Voy comprendiendo, no sin gran trabajo,
Las palabras de las olas tímidas, lentas;
De esas que ya sólo nos regalan
Unos cuantos retazos de espuma.
No me resulta ajeno el lenguaje de las flores
Pequeñas, de perfume tenue y corolas diminutas.
Carlos Manuel nos enseña -como mismo enseñaran San Francisco de Asís y Santa Teresa de Jesús- la trascendencia de la sencillez, con el solo gusto de aprehender la vida, satisfacción por las cosas del mundo –sensualismo que es también la alegría del vivir acorde con la gracias obsequiadas por Dios- que nos muestra en este diálogo que entabla con el mundo fenoménico, para entregarnos el más grande de lo trascendental. Así se expresa:
Nuestros ojos -¡tan pobres!-
Rechazan la luz demasiado intensa
Que nos ciega e impide el conocimiento
Del mundo que nos rodea;
(…)
Somos la pieza más importante
De ese engranaje complicado;
Para poder penetrarlo,
¡cuán banal y equívoco resulta
El estruendo de las olas enormes!
(…)
Yo me afilio a la legión extraña
De los que humildemente elegimos el viaje a la semilla
Para aprender su nucela
Y los variados matices que ella difumina (…)

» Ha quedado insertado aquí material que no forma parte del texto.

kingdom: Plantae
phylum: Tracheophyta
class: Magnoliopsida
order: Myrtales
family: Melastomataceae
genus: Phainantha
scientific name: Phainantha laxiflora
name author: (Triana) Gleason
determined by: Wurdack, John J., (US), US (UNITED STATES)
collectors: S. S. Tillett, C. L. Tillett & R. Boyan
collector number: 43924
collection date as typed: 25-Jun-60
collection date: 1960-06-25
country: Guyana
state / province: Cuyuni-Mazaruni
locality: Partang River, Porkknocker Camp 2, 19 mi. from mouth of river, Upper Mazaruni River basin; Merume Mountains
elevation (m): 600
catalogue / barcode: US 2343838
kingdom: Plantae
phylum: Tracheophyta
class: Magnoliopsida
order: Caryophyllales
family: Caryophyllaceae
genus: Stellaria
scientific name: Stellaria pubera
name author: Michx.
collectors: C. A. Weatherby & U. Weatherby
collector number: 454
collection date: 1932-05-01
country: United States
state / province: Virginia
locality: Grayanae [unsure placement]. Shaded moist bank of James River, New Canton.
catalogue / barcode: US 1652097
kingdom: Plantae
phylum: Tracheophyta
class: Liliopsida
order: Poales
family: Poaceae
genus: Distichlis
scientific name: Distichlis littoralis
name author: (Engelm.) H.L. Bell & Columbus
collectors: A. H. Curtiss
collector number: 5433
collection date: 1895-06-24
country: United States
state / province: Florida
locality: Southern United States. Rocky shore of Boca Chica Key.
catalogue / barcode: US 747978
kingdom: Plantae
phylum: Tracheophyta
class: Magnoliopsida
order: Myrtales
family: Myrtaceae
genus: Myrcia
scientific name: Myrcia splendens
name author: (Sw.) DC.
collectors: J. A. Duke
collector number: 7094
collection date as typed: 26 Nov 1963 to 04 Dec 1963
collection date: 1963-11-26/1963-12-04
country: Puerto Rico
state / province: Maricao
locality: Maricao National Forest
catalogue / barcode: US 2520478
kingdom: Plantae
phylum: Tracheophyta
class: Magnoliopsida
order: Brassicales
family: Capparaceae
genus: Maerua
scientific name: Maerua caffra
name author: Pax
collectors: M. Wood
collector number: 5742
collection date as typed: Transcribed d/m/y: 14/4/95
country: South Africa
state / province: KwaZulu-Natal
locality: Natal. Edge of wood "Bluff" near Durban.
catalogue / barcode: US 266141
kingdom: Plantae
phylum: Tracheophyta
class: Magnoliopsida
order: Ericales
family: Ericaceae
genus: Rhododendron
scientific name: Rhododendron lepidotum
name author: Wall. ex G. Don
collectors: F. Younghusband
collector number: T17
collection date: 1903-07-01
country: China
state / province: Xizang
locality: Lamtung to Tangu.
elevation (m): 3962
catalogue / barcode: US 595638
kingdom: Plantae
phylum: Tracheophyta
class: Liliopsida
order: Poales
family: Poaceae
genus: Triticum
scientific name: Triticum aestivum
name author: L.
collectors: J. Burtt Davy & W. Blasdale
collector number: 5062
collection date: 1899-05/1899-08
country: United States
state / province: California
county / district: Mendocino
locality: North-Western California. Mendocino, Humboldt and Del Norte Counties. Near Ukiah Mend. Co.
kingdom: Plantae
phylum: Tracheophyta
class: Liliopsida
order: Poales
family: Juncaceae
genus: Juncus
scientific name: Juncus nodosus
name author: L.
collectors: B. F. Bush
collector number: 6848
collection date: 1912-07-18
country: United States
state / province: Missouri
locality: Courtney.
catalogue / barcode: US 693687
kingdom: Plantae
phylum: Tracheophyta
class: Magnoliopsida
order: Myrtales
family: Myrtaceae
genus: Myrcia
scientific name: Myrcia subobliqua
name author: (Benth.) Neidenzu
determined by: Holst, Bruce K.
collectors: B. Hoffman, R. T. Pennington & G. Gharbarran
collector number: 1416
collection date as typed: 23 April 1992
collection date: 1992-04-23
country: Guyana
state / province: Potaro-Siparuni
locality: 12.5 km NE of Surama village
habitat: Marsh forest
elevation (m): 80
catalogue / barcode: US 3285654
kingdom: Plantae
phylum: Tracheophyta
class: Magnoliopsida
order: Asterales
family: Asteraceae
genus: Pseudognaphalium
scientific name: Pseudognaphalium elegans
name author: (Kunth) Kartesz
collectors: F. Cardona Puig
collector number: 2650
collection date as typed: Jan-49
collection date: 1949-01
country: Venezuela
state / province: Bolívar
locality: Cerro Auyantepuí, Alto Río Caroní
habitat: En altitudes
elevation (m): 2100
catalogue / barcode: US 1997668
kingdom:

Otras piezas de intensidad dolorosa se entrecruzan con los de valor testimonial, pero siempre con el tinte de la esperanza: “No otra cosa es la existencia / que un laberinto entretejido por las agujas del dramático rejuego misterioso entre el Amor que nos conoce, nos ama y nos trasciende, la pobre y arcillosa libertad humana (…) (“No otra cosa”). Su poesía de tema amorosa, apunta a este mismo rejuego entre intimidad humana, “arcillosa libertad”, y amor elevado a Dios. La sensualidad presenta el mismo deleite de un cuerpo sostenido por el espíritu que le insufla amor, emotividad que se comunica por todos los planos del amor, terrenal y divino, para develar una espiritualidad trascendida por lo sensorial. Así se advierte en un bello soneto, el número 3 de “Inevitable Eros”, amor que compara a los más bellos ejemplos del “Cantar de los cantares”:
La íntima canción se hace soneto
-ágil letrilla o, simplemente, verso-
Para expresar lo que tu cuerpo terso
Renueva en mis nociones del respeto
Ya no es más distancia y galanía,
Ni la externa y pudibunda contención;
Eso es ropaje de simulación
Y sutil antifaz de hipocresía
A un orden diverso me apremia el aprecio
De tu encanto: a la entrega, al arrebato
Y a libar tu dulzor a cualquier precio.
Leyes de acero tiene esta pasión
Que han anulado mi anterior recato
Y restauran la divina creación.
Conducidas por cauces indistintos, pero atadas al linaje de una poesía que entreabre la puerta del misterio, a partir de una mirada a la physis oculta, la del hombre y la de la naturaleza, transcurre una corriente poética que recuerda voces y expresiones quizás algo olvidadas, pero que al toque de la luz, anuda los lazos de unas “afinidades electivas” por donde se descubren, entre los más “variados rostros”, otra Cuba secreta.